◆ Problem details: Wherever "lines" appears in the records below, copy the line that holds it.

Stored data entries:
________________________________________
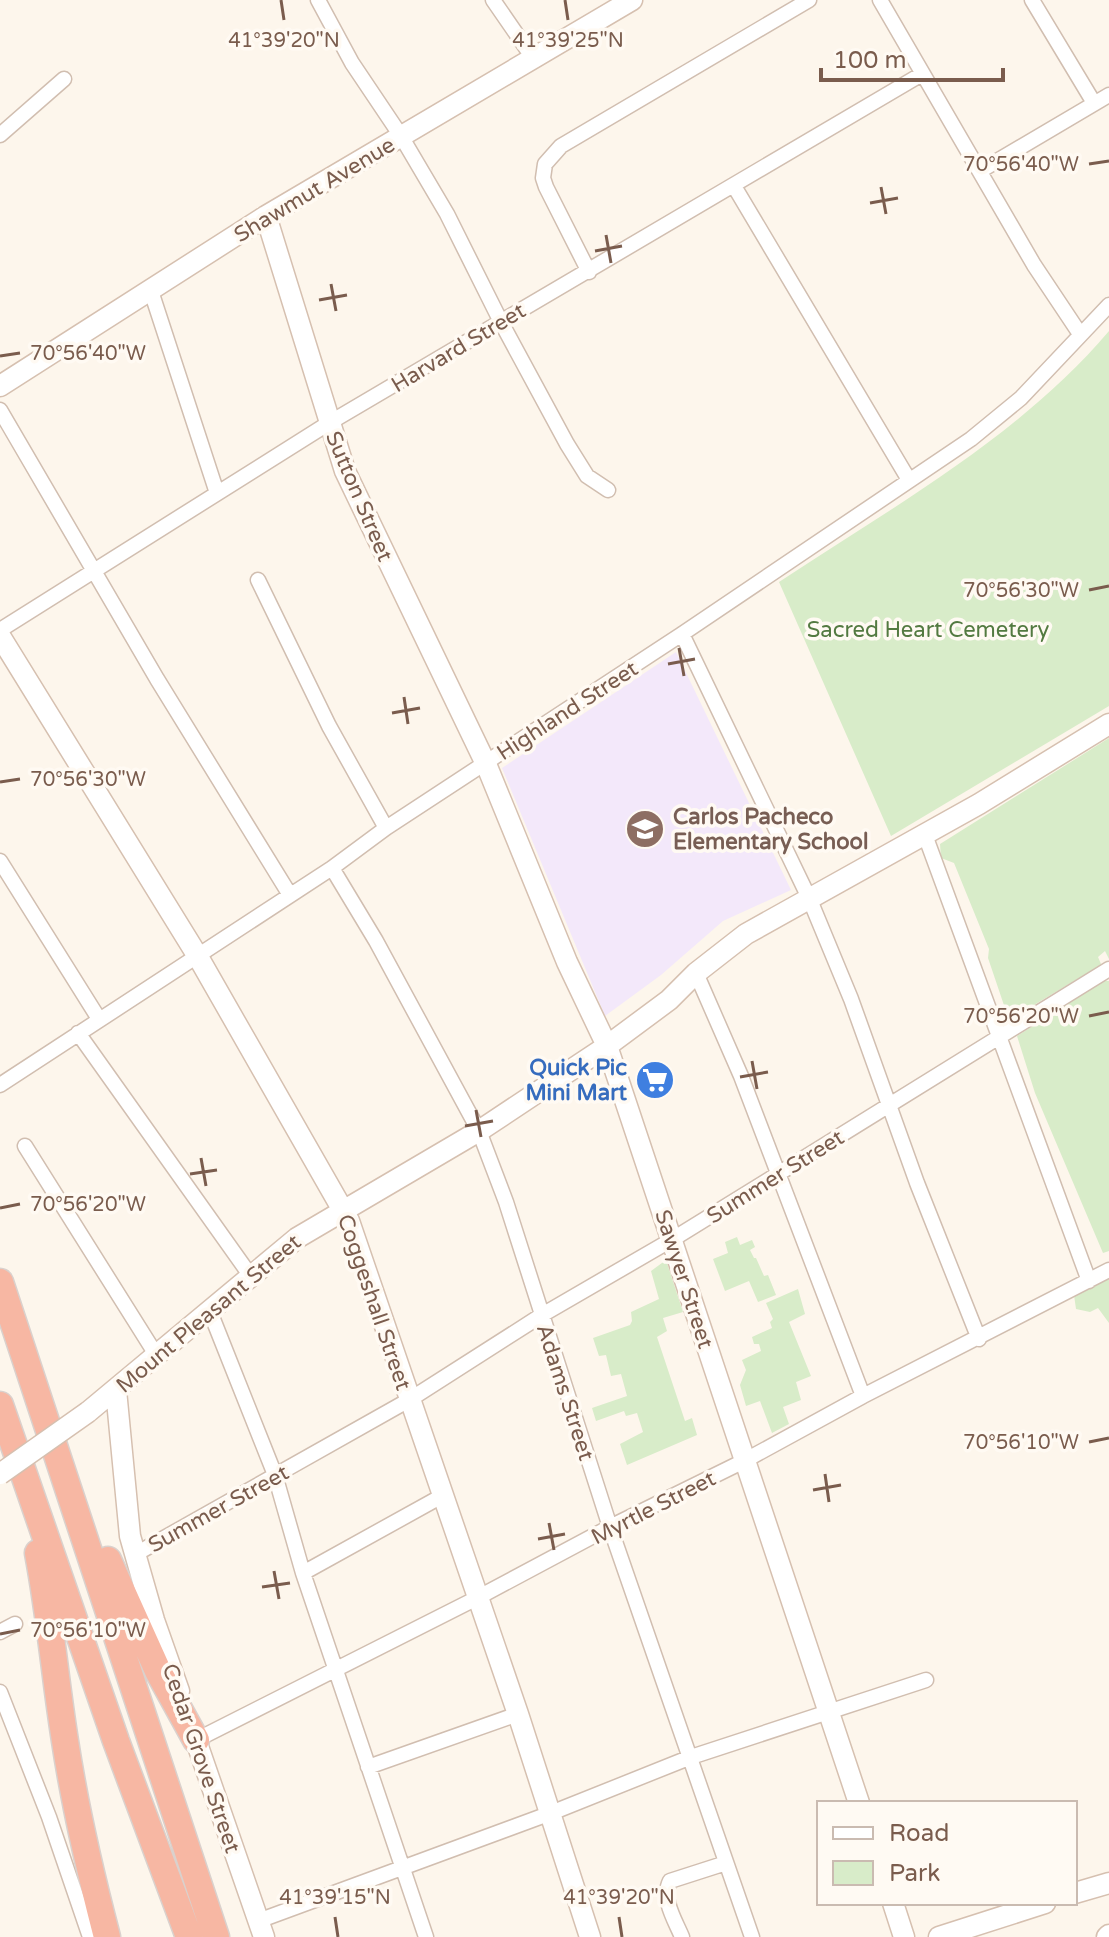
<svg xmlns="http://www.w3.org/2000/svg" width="1109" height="1937" font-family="'Varela Round',sans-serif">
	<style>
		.education { fill: #f3e8fa }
		.green { fill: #d8ecc9 }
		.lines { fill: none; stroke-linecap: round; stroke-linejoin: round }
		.street-casing { stroke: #d1beb0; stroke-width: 17 }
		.secondary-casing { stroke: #d6c0b0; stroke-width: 23 }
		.highway-casing { stroke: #dad1cd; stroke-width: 29 }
		.street { stroke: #fff; stroke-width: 14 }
		.secondary { stroke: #fff; stroke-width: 20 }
		.highway { stroke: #f7b7a3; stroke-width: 26 }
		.secondary-bridge-casing { stroke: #d6c0b0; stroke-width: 23; stroke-linecap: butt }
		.secondary-bridge { stroke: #fff; stroke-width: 20 }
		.ticks { fill: none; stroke: #7a5c4d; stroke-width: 3 }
		.labels { text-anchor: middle; stroke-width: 7; stroke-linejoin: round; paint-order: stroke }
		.street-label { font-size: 22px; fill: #7a5c4d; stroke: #fffaf3 }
		.park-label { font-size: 22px; fill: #537a41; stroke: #fffaf3 }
		.education-label { font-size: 22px; font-weight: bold; fill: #785e54; stroke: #fffaf3; text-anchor: start }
		.shop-label { font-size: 22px; font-weight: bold; fill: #366cbe; stroke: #fffaf3; text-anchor: end }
		.ticks-label { font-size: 20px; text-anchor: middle; fill: #7a5c4d; stroke: #fffaf3; stroke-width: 7; stroke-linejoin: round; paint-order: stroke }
	</style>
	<rect width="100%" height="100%" fill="#fdf6ec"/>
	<!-- education -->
	<path class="education" d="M676,652L791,890L723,921L661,975L605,1016L502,768Z"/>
	<!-- green -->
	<path class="green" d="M1109,331V706L891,836L779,582C894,506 1019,437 1109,331Z
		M1109,738V959L1105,951L1098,957L1101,964L1099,966L1009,1020L988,958L989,949L954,863L941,858L940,844Z
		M1104,981H1109V1251L1103,1253L1035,1093L1017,1036Z
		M737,1237L740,1245L752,1240L755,1247L750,1250L754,1258H756L764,1276L768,1275L776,1295L758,1302L749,1281L725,1291L713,1259L728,1253L725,1242Z
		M666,1260L683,1312L663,1318L667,1331L657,1337L685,1421L692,1418L697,1435L627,1465L620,1444L643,1432L637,1413L626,1416L624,1411L596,1421L592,1408L627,1396L621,1374L611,1376L606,1355L599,1356L593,1338L630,1325L632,1321L631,1312L659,1299L651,1271Z
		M1109,1276V1323L1098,1308L1090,1312L1076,1309L1074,1295Z
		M798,1289L805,1314L789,1322L811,1376L796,1382L801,1400L783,1407L789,1424L772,1433L760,1401L746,1406L740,1385L746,1370L742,1360L761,1351L759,1344H754L752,1337L772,1328L770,1322L773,1319L766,1303Z"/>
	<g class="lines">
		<!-- street casing -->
		<g class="street-casing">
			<path id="street" d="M318,0L352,63L401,136L447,214L501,322L567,444L587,476L608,490
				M493,0L533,58
				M880,0L1034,265L1080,334
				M1032,0L1094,103
				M0,135L64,79
				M980,171L1109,95
				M734,186L909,480
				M589,272L546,187L543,178L545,164L561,146L809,0
				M151,291L217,493
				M0,410L157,679L290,895
				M258,580L329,726L386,828
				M0,630L329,423L922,74
				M682,634L810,900L851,999L917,1183L979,1339
				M925,835L1089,1281
				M0,861L99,1019
				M332,868L376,941L479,1131L506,1202L610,1527L752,1937
				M696,973L741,1076L863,1396
				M78,1033L250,1275
				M0,1085L332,868L386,828L682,634L971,439L1021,398L1109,305
				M25,1146L155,1353
				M209,1309L275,1475L303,1573L426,1937
				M134,1555L409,1400L542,1315L673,1239L1109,969
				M303,1573L442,1496
				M0,1632L15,1624
				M0,1692L49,1817L90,1937
				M196,1740L477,1598L610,1527L744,1461L863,1396L1109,1270
				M368,1767L518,1714
				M258,1921L551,1813L691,1757L926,1680
				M682,1937C675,1920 661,1899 670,1881L726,1863"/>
		</g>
		<!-- secondary casing -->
		<g class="secondary-casing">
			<path id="secondary" d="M266,216L345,471L486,764L567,962L607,1046L859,1803
				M0,386L266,216L632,0
				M0,636L197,955L349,1221L518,1714L590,1937
				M116,1390L130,1536L154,1620L179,1691
				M88,1412L297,1238L479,1131L607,1046L669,1000L696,973L746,934L979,804L1109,724
				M192,1729L264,1937
				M1075,1893L1109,1883
				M893,1903L904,1937
				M939,1937L1045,1903
				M1107,1937L1109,1935"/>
		</g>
		<!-- highway casing -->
		<g class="highway-casing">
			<path id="highway" d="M0,1282L216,1937
				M0,1405L116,1741L189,1937
				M38,1553C50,1616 55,1678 65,1741C75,1807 90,1872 107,1937
				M108,1560L158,1671L196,1740"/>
		</g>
		<!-- street -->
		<use href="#street" class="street"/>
		<!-- secondary -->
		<use href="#secondary" class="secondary"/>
		<!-- highway -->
		<use href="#highway" class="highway"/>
		<!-- secondary-bridge casing -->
		<g class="secondary-bridge-casing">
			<path id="secondary-bridge" d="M0,1474L88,1412"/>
		</g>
		<!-- secondary-bridge -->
		<use href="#secondary-bridge" class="secondary-bridge"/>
	</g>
	<!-- ticks -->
	<path class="ticks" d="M281,0L284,20M565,0L568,20M1089,164L1109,161M881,187L886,214M870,203L898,198M606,235L611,263M595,251L622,246M331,284L336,311M319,300L347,295M0,356L20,353M1089,590L1109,586M679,648L684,676M668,664L695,659M404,697L408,724M392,713L420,708M0,782L20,779M1089,1016L1109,1012M752,1061L757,1089M740,1077L768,1072M476,1110L481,1137M465,1126L493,1121M201,1158L206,1186M190,1174L217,1170M0,1208L20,1204M1089,1442L1109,1438M825,1474L829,1502M813,1490L841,1485M549,1523L554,1550M538,1539L565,1534M274,1571L279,1599M262,1587L290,1583M0,1634L20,1630M335,1917L338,1937M619,1917L622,1937"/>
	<!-- icons -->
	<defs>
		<g id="school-disc" transform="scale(2)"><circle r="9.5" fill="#8d6e63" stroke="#fffaf3"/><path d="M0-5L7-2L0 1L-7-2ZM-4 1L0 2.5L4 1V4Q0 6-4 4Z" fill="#fff"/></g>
		<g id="supermarket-disc" transform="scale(2)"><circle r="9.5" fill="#3f7fe0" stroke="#fffaf3"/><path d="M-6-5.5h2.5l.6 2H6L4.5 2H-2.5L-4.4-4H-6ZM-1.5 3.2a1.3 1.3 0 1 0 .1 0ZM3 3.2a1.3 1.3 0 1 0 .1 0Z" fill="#fff"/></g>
	</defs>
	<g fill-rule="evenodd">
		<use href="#school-disc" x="645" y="829"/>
		<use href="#supermarket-disc" x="655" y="1080"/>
	</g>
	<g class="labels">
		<!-- street labels -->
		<g class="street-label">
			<text transform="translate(314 189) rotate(-31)" y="8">Shawmut Avenue</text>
			<text transform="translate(458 347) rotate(-31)" y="8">Harvard Street</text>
			<text transform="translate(360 496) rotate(67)" y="8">Sutton Street</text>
			<text transform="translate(567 710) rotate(-33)" y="8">Highland Street</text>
			<text transform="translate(775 1176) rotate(-32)" y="8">Summer Street</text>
			<text transform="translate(685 1279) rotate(72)" y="8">Sawyer Street</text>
			<text transform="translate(375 1302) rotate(71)" y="8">Coggeshall Street</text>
			<text transform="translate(208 1313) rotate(-40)" y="8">Mount Pleasant Street</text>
			<text transform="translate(566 1392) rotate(72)" y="8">Adams Street</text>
			<text transform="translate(653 1507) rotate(-27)" y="8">Myrtle Street</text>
			<text transform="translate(218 1508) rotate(-29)" y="8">Summer Street</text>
			<text transform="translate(202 1758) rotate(71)" y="8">Cedar Grove Street</text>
		</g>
		<!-- park labels -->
		<g class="park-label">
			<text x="928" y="637">Sacred Heart Cemetery</text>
		</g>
		<!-- education labels -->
		<g class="education-label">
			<text x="673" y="824">Carlos Pacheco<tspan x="673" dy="25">Elementary School</tspan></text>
		</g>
		<!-- shop labels -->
		<g class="shop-label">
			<text x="627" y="1075">Quick Pic<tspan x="627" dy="25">Mini Mart</tspan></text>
		</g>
	</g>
	<g class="ticks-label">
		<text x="284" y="47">41°39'20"N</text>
		<text x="568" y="47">41°39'25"N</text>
		<text x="1021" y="171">70°56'40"W</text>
		<text x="88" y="360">70°56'40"W</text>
		<text x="1021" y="597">70°56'30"W</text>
		<text x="88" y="786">70°56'30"W</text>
		<text x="1021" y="1023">70°56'20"W</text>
		<text x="88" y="1211">70°56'20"W</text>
		<text x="1021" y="1449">70°56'10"W</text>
		<text x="88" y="1637">70°56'10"W</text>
		<text x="335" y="1904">41°39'15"N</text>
		<text x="619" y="1904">41°39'20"N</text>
	</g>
	<!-- legend -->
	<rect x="817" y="1801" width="260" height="104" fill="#fffaf3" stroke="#cabbb1" stroke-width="2"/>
	<rect x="833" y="1827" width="40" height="12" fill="#ffffff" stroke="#cabbb1" stroke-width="2"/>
	<text x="889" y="1841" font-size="24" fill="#7a5c4d">Road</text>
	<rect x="833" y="1861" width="40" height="24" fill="#d8ecc9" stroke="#cabbb1" stroke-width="2"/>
	<text x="889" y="1881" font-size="24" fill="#7a5c4d">Park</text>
	<!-- scale -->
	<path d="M821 68v12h182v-12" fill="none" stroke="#7a5c4d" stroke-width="4"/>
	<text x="833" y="68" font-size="24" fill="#7a5c4d" stroke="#fffaf3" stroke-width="6" paint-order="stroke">100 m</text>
</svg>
________________________________________
◆ Result of this task:
		.lines { fill: none; stroke-linecap: round; stroke-linejoin: round }
	<g class="lines">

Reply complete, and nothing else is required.